Möchte irgendjemand gerne hier nicht leben? Dann bitte direkt ab mit dir zum Nervenarzt.

SO, 13:00-18:25        InterCity Coachlines IC8708, Picton to Christchurch

Am besten haben mir die rasierten Berge von Blenheim gefallen. In dieser Gegend (Marlborough) hatte man vor Jahren mit dem Weinbau in Neuseeland begonnen. Der Fahrer teilt ehrfurchtsvoll mit, es sei überhaupt die sonnenreichste Gegend in Neuseeland. Womit ich einen Grund geliefert bekomme später am Abend noch eine schöne Flasche Shiraz zu köpfen, obwohl ich ja eigentlich vor dem Lauf auf alles "Giftige" verzichten wollte.

Es geht weiter an der Westküste, immer dicht am Meer entlang. Der Busfahrer schildert nun im Stile eines Flugkapitäns: „das Wetter in Christchurch ist heiter ...“ (es klingt immer zackig und souverän, das letzte Wort im Satz wird tonmässig stets nach oben gezogen). Weiter im Text geht es erst nach einer Gedächtnispause, es folgt Temperaturangabe und Zeitschätzungen bis zum Zielort. Das Interesse beim Publikum ist nicht sehr groß. Noch ein kleiner Pitstop in Kaikoura, dann direkt hinunter nach Christchurch.

Der Schock „Christchurch“ sitzt bei mir immer noch tief.
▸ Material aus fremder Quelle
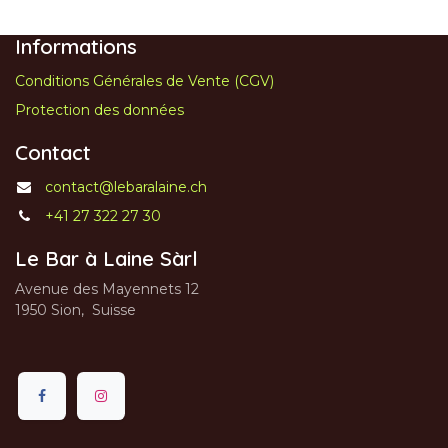
Informations
Conditions Générales de Vente (CGV)
Protection des données
Contact
contact@lebaralaine.ch
+41 27 322 27 30
Le Bar à Laine Sàrl
Avenue des Mayennets 12
1950 Sion, Suisse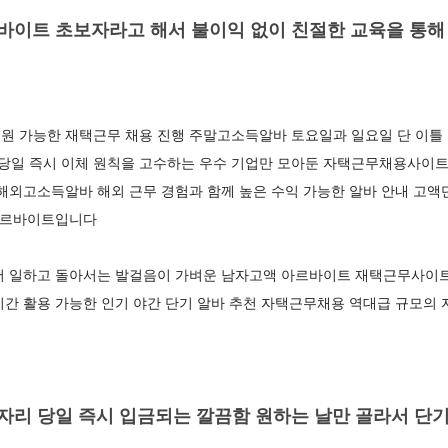
이트 초보자라고 해서 불이익 없이 친절한 교육을 통해
원 가능한 재택근무 채용 진행 주말고소득알바 토요일과 일요일 단 이틀 
일 즉시 이체 원칙을 고수하는 우수 기업만 모아둔 자택근무채용사이트
해외고소득알바 해외 근무 경험과 함께 높은 수익 가능한 알바 안내 고액
 아르바이트입니다
어 일하고 돌아서는 발걸음이 가벼운 남자고액 아르바이트 재택근무사이트
간 활용 가능한 인기 야간 단기 알바 추천 자택근무채용 역대급 규모의 
리 당일 즉시 입금되는 깔끔함 원하는 날만 골라서 단기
Die Stadt wurde von 2 Erdbeben 2010 und 2011 niedergestreckt. Hatte ich nicht so in Erinnerung, aber tatsächlich starben annähernd 300 Menschen damals. Ein schönes Städtchen mit einem wunderbaren Botanischen Garten und vielen historischen Gebäuden wurde völlig verwüstet. Das Geschäftsviertel ist zum Teil noch heute vielfach abgeriegelt und wirkt wie ausgestorben. Horror!

Übernachtung im Ibis,  zur Beruhigung der besagte Wein aus Marlborough.

DI                    8:45-11:00    Bus Christchurch to Hanmer Springs

In Hanmer ist auf den ersten Blick alles ziemlich Disney-artig, Adventure-lastig und tourimässig. In meinem B&B bei Rosie geht es mir aber gut.